The student lowered the phone and stood looking across a bare cracked lot, a net-less basketball hoop on one side. She turned and looked back at the house which stood before her chimerical and comical, some sinister circus. She went back in.
Her group no longer bobbed in its inward facing circle on the floor. She went to the bathroom and found Alessandra and Mar doing nothing but giggling at each other, each with a hand on the shoulder of the other to steady herself. They bowed with their laughter as though the muscles of their abdomens curled them forward inexorably with each constriction. When the student entered they turned to her and their laughter ceased for a moment and then burst gushing forth into her face, drenched and warm as they relinquished their holds on each other to cling to, to hang from her.
“Where are the others?” she asked smiling.
Mar waved a hand absently. “Guys or other party.”
“Are you two about ready?”
Alessandra stood straight up, brow furrowed. “I’m hungry.”
“Come on, we’ll get food.”
“Oh my god I love food.”
The student led the way out of the bathroom, out of the house, the point of a female arrow whose auricles weaved and giggled and she took their arms and ushered them forth. At a campus minimart and canteen known for its late hours Alessandra and Mar ate thick breakfast burritos while the student drank coffee. Her companions spoke of boys she didn’t know in their slurred dialect and she watched two boys come in, sober-faced and silent. They strode to the refrigerated walls of the minimart and stood side by side staring into lit coolness at the serried ranks for but a moment.
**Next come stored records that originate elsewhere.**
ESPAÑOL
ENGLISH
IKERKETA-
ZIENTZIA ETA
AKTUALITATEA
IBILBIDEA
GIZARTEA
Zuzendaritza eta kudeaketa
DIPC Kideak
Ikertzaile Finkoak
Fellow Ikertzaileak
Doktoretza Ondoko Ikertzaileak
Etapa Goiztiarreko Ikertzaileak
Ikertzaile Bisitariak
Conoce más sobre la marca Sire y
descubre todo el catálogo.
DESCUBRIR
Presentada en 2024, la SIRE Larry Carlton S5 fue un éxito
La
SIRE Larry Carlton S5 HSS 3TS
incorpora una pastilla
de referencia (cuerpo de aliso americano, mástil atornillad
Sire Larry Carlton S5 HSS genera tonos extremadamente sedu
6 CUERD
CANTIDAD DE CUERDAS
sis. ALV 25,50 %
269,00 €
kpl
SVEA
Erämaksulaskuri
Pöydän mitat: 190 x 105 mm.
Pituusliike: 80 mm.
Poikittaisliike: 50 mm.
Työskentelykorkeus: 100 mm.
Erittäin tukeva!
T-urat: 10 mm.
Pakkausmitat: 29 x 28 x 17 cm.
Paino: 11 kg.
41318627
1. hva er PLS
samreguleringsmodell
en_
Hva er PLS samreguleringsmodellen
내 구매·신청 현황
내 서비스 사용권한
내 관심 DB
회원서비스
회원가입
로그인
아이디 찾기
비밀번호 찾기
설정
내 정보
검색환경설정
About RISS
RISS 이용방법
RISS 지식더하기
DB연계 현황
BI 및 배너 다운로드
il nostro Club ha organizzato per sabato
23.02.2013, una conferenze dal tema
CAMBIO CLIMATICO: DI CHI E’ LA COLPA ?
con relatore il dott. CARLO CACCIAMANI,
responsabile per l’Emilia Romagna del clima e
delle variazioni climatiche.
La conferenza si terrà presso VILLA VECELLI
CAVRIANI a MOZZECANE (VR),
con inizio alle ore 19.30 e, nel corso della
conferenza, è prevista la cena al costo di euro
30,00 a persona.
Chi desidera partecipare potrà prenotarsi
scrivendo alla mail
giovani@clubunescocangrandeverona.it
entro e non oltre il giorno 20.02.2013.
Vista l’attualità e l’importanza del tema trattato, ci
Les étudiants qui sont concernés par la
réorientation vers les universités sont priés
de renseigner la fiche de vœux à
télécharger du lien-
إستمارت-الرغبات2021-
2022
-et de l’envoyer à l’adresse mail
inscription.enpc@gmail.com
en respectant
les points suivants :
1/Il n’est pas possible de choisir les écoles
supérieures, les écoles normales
Then one of the boys wrenched open a glass door, snatched a slender can, handed it to his counterpart, snatched another and let the door thud closed. They strode to the counter, paid without a word and were gone out into the night.
When the girls finished their food Alessandra hung low over the table, head propped in her hand, smiling up at the student. Mar set her chin on her forearms folded before her and smiled at Alessandra. The student smiled at them both and gathered the napkins and wrappers and stood. “Bedtime,” she said.
“Ah bed…time,” said Alessandra.
They floated back to the dorm and entered their rooms in darkness and slept the sleep of the dead.